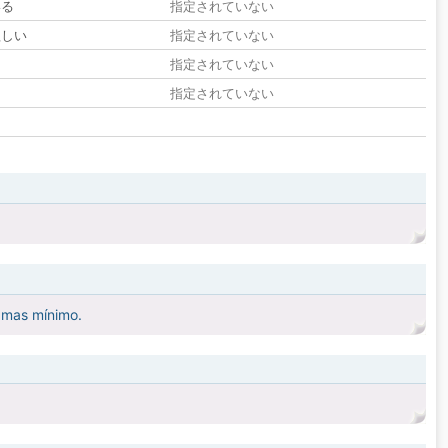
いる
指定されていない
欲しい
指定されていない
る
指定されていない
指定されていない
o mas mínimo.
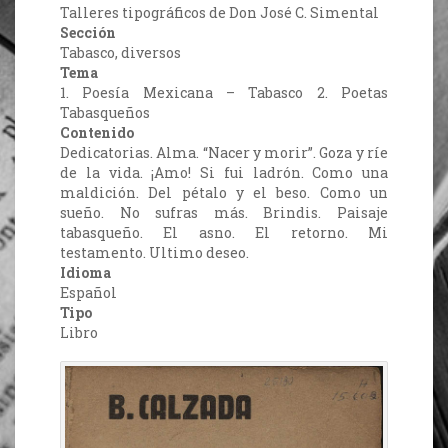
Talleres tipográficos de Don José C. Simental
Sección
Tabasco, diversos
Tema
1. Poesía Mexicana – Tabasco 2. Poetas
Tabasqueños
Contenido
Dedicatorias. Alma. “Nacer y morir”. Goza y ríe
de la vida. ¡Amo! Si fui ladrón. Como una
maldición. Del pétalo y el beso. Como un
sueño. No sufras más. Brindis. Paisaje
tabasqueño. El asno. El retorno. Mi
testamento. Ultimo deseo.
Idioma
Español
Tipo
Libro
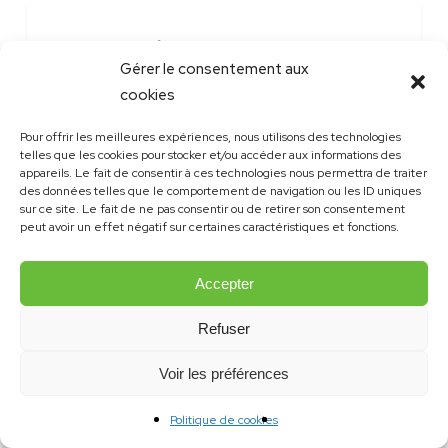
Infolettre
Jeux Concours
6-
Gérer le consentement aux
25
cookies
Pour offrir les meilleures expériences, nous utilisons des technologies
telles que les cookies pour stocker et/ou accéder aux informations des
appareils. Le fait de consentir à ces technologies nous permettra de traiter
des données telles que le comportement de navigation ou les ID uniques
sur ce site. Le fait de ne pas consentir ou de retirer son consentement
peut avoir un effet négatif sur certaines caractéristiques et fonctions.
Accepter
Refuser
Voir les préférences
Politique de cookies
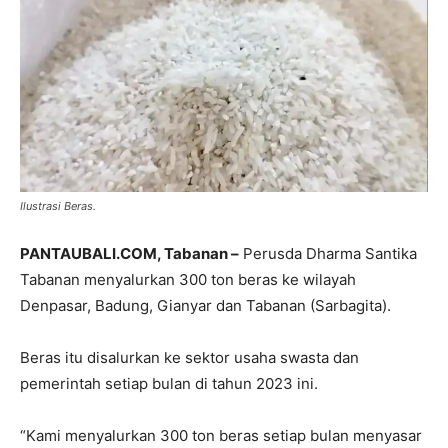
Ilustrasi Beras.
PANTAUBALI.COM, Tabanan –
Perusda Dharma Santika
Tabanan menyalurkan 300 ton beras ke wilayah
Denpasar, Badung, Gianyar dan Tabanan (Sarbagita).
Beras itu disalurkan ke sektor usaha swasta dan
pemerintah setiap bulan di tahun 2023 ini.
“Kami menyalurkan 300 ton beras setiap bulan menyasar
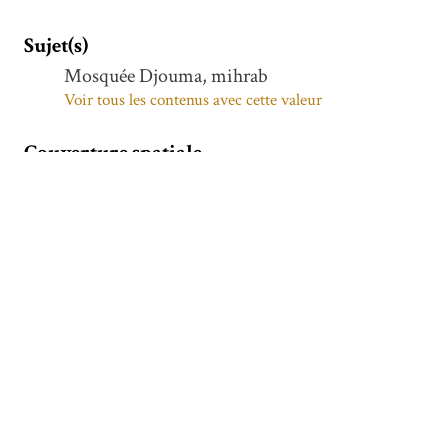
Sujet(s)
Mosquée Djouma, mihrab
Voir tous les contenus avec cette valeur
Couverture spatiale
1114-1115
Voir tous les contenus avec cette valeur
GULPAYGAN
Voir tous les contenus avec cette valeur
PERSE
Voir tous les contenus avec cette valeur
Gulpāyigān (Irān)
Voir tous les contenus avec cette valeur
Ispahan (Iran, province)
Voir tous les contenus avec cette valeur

◆ ◆ ◆ ◆ ◆

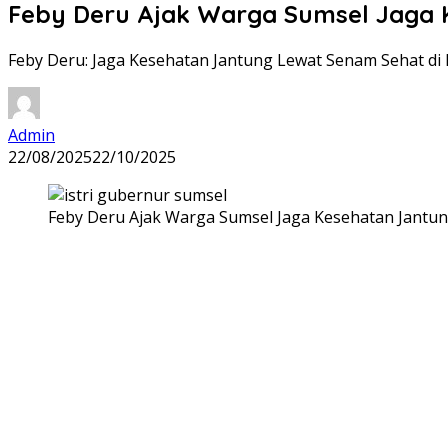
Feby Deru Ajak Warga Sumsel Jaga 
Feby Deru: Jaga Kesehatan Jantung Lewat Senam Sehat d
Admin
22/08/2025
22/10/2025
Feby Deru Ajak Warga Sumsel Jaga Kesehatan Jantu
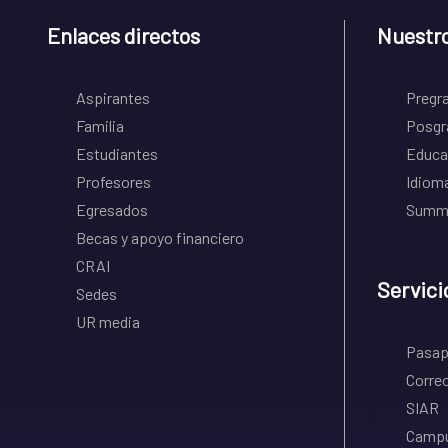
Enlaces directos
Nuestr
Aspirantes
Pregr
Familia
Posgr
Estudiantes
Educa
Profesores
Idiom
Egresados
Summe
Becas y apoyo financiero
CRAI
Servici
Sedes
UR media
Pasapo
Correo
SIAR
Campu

◆ ◆ ◆ ◆ ◆

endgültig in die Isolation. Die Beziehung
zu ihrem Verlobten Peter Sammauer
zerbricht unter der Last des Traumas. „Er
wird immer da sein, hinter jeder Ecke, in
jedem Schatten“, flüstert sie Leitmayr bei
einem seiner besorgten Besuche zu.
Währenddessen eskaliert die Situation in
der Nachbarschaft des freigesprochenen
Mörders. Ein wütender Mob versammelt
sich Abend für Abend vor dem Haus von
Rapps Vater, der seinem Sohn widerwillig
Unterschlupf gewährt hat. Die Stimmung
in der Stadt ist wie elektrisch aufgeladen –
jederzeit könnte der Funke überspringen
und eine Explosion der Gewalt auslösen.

◆ ◆ ◆ ◆ ◆

Would you please give the number of lines in the data above that contain the string "menyalurkan"? Reply with that number only.

Response to the task:
2